Наконец, есть следующий слой эмиграции. Среди них особенно много женщин. В оккупированных районах их схватили, когда они были еще девочками, и увезли в Германию. Они работали там на заводах, у «господ» или в концлагере. Одна из таких была моей переводчицей в Италии. Таня. Ей было четырнадцать лет, когда ее в Киеве бросили в вагон с такими же, как она, рабами. Она даже не успела попрощаться со своими родными. Там, в Германии, около концлагеря разорвалась бомба. Ее ранило в живот; француз хирург, тоже пленник концлагеря, кухонным ножом сделал ей операцию. Через два года она уже стала девушкой. Время любви, от этого никуда не денешься. Там же в концлагере были и поляки, и итальянцы, и французы – борцы Сопротивления. И она полюбила итальянца и вышла за него замуж. Сейчас ей уже лет пятьдесят. Она приезжает иногда к нам в Советский Союз. Она продолжает быть русской, и в то же время она итальянка. Вот и в Канаде тоже есть такие.

Многие из детей эмигрантов двадцатых годов почувствовали себя полностью русскими во время войны. Они волновались за нашу страну, за нас. Они праздновали победу под Сталинградом так же, как мы праздновали ее здесь. Кричали «ура», когда был взят Берлин.

Вот теперь всех этих людей, считающих себя русскими, соедините в одну большую комнату в Виннипеге. Среди них будут и старики, хорошо говорящие по-русски. Будут говорящие с акцентом, а есть совсем молодые, называющие себя «русскими английского языка». На стене – портрет Ленина и на красной материи написано «Добро пожаловать!». На столе – русские книги, газеты, журнал «Огонек». Можно подумать, что мы находимся в каком-то маленьком подмосковном клубе. Наши хозяева приготовили нам все, как им кажется, «по-русски» – водку и соленые огурцы, пирожки, чай.

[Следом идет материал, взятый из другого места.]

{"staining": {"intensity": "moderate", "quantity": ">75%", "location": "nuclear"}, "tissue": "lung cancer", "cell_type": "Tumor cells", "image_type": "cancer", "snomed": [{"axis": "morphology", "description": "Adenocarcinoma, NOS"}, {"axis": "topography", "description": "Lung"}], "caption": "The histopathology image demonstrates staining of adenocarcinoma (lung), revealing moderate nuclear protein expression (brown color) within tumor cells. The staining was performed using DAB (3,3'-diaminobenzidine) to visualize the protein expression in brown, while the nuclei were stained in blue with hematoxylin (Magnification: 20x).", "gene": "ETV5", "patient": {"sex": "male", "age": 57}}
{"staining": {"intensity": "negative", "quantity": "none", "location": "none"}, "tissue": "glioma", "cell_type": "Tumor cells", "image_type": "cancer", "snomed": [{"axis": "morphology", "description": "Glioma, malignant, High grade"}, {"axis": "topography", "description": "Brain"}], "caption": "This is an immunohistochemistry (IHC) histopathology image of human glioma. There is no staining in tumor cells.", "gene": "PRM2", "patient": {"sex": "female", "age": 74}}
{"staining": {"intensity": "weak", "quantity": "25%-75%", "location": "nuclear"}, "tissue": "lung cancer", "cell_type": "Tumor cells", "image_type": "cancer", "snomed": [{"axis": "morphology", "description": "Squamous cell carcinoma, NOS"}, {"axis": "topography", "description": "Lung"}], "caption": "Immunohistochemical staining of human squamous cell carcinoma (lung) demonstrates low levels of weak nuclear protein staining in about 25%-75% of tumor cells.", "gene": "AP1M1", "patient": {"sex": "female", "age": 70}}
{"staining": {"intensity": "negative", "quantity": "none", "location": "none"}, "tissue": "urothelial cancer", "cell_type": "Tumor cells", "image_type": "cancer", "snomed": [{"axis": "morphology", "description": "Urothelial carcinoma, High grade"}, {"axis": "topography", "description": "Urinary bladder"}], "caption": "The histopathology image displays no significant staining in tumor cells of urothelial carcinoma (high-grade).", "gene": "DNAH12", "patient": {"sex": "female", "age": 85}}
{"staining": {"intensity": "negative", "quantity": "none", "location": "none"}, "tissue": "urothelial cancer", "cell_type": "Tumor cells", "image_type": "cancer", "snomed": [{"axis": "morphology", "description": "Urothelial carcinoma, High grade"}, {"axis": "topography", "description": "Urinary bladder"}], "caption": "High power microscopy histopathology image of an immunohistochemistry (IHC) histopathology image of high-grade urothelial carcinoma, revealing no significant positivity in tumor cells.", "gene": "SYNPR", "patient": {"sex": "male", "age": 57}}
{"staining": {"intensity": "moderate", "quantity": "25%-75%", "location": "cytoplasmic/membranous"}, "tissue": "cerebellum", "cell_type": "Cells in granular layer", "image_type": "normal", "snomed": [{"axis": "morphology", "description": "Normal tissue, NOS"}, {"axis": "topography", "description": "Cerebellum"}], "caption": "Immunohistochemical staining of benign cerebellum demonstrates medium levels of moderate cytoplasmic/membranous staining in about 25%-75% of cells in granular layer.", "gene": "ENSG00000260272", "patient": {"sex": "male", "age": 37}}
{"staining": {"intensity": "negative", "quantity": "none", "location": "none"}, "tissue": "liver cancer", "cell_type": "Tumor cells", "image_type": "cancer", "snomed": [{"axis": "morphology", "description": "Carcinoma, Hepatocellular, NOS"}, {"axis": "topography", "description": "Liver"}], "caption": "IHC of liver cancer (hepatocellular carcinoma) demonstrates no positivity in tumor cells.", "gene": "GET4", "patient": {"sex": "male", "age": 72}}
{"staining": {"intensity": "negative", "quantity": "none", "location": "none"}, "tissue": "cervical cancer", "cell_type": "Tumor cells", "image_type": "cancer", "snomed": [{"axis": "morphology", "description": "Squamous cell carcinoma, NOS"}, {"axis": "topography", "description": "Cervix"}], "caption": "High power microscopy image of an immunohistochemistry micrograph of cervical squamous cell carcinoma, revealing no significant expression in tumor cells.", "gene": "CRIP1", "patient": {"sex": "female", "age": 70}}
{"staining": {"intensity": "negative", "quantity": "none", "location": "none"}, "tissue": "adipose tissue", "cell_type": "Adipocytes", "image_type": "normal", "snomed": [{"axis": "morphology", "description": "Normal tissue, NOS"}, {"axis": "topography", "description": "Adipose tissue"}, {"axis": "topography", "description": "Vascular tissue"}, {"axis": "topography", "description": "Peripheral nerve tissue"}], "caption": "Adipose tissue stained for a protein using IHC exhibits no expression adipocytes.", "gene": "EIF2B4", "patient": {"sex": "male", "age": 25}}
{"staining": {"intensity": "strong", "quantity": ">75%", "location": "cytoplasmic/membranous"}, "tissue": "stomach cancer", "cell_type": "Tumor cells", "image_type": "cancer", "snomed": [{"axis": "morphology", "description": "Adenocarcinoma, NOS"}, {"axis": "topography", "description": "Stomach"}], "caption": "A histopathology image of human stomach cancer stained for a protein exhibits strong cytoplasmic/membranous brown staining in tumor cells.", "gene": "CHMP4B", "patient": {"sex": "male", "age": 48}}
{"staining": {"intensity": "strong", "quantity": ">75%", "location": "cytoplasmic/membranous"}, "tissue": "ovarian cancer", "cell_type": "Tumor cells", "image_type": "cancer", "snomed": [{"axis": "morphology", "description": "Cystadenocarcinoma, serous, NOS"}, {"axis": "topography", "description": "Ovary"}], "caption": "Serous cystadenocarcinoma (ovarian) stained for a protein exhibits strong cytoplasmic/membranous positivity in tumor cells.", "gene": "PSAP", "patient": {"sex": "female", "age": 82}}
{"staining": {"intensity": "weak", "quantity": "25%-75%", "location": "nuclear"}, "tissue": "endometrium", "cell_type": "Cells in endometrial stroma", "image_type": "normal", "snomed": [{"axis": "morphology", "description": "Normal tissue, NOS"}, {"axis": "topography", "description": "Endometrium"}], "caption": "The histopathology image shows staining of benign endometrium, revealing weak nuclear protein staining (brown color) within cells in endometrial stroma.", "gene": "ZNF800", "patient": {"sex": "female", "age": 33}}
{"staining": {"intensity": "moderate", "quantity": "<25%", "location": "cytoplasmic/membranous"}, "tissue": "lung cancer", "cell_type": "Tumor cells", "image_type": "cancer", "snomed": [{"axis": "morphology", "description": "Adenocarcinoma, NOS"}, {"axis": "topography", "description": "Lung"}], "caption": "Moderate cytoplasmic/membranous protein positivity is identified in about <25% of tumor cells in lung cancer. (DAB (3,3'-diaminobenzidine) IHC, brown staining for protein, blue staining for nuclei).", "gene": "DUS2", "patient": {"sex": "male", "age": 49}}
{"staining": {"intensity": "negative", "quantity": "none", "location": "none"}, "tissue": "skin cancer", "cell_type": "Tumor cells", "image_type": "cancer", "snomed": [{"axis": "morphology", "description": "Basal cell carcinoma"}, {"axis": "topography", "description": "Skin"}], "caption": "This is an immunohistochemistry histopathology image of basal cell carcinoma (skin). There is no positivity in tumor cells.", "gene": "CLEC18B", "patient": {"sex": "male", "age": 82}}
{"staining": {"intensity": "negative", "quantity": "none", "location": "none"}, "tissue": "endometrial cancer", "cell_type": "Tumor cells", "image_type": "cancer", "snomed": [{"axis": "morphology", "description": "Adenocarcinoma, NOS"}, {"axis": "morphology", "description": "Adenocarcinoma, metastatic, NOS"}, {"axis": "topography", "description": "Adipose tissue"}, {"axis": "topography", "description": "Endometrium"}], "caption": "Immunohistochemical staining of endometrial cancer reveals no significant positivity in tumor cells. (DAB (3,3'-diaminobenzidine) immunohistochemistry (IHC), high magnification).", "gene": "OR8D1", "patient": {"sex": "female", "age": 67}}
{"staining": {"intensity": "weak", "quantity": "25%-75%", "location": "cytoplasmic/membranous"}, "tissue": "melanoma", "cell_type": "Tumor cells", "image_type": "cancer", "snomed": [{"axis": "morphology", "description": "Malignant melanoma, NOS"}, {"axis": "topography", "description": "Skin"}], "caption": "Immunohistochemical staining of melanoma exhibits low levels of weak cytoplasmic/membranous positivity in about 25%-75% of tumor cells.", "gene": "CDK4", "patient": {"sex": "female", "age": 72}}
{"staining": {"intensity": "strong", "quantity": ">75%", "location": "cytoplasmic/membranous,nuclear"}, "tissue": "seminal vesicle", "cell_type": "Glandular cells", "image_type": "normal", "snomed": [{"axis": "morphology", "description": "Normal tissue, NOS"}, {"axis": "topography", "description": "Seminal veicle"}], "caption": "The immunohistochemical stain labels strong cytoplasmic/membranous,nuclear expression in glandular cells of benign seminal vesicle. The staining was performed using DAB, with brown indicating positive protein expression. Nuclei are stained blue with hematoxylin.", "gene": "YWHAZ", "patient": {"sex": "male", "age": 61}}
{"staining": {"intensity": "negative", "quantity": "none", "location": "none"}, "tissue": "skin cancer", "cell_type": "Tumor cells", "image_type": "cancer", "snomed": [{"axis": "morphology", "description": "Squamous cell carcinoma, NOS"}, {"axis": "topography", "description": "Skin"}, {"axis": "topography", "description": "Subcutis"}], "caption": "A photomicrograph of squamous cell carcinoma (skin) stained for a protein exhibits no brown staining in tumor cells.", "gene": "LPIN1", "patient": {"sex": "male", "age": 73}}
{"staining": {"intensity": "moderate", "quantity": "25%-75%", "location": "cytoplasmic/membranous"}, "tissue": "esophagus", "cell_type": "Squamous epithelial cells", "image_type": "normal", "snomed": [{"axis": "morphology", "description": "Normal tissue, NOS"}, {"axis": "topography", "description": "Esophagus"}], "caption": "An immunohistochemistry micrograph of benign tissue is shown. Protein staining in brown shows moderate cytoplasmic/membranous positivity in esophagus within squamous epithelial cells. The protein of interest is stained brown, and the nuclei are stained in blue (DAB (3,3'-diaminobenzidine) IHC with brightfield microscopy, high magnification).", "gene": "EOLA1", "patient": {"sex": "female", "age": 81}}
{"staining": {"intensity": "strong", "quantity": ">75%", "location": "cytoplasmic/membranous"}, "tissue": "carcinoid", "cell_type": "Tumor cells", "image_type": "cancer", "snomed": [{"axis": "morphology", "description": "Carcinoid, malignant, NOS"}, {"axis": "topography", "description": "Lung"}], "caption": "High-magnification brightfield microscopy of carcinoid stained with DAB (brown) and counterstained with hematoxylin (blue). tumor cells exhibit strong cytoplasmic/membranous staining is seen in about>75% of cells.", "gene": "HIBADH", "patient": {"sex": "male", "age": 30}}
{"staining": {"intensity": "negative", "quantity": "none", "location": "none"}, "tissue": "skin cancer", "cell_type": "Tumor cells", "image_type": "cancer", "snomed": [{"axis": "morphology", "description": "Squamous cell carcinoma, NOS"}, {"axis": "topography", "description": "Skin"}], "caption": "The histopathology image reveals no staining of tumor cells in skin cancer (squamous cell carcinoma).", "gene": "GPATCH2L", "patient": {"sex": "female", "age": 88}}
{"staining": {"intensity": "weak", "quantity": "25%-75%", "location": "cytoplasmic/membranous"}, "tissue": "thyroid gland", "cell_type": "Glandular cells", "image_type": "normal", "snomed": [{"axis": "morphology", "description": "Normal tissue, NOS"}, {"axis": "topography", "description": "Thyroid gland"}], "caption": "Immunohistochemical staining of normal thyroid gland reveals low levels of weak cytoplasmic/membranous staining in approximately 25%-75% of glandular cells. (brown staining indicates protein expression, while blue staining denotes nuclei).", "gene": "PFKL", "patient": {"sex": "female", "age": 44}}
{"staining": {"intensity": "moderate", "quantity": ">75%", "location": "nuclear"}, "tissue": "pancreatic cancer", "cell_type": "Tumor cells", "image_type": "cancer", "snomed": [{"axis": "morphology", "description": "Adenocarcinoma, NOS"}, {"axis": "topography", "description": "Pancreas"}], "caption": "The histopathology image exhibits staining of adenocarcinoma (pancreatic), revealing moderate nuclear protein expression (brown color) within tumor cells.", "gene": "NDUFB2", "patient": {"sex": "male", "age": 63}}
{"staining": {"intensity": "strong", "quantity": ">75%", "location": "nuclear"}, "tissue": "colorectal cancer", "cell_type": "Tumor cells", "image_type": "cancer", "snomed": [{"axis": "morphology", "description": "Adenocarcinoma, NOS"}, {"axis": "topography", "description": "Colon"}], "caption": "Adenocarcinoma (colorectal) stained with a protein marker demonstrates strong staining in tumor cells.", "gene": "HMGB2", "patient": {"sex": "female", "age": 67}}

Потом они нам пели. Вы знаете эту песню, но я напишу ее так, как они пели, с акцентом:

 

Сольофей запьел , затшелкал ,

Прислоньись к моей грудьи ,

Ой ты , нотшенька над Вольгой ,

Погодьи , нэ пгоходьи !

 

Для них Волга – это легенда. Это – рассказы бабушек, и это – героическая река войны.

А мы уже четыре месяца, как не дома. Для нас Волга – это символ нашей страны. И у них на глазах слезы, и у нас на глазах слезы. А маленькая девочка дергает свою плачущую мать за юбку и тихо говорит: «Мэмми, мэмми, мэмми. (Мама, мама, мама)».

В Монреале тридцать первого декабря шестьдесят третьего года. Мы играем дневной спектакль – «Волшебную лампу Аладина». У нас-то в Москве уже вечер, даже ночь, и буквально через несколько минут наши друзья, наши родные сядут за столы и будут встречать Новый год и, наверное, будут пить за нас. И, конечно, всем нам очень хочется быть в это время в Москве.

Я вышел на просцениум перед детьми и сказал: «Сегодня вечером вы будете встречать Новый год, а к нам в Москву Новый год придет раньше. Вот когда вы увидите картину пустыни и льва, как раз у нас будет Новый год».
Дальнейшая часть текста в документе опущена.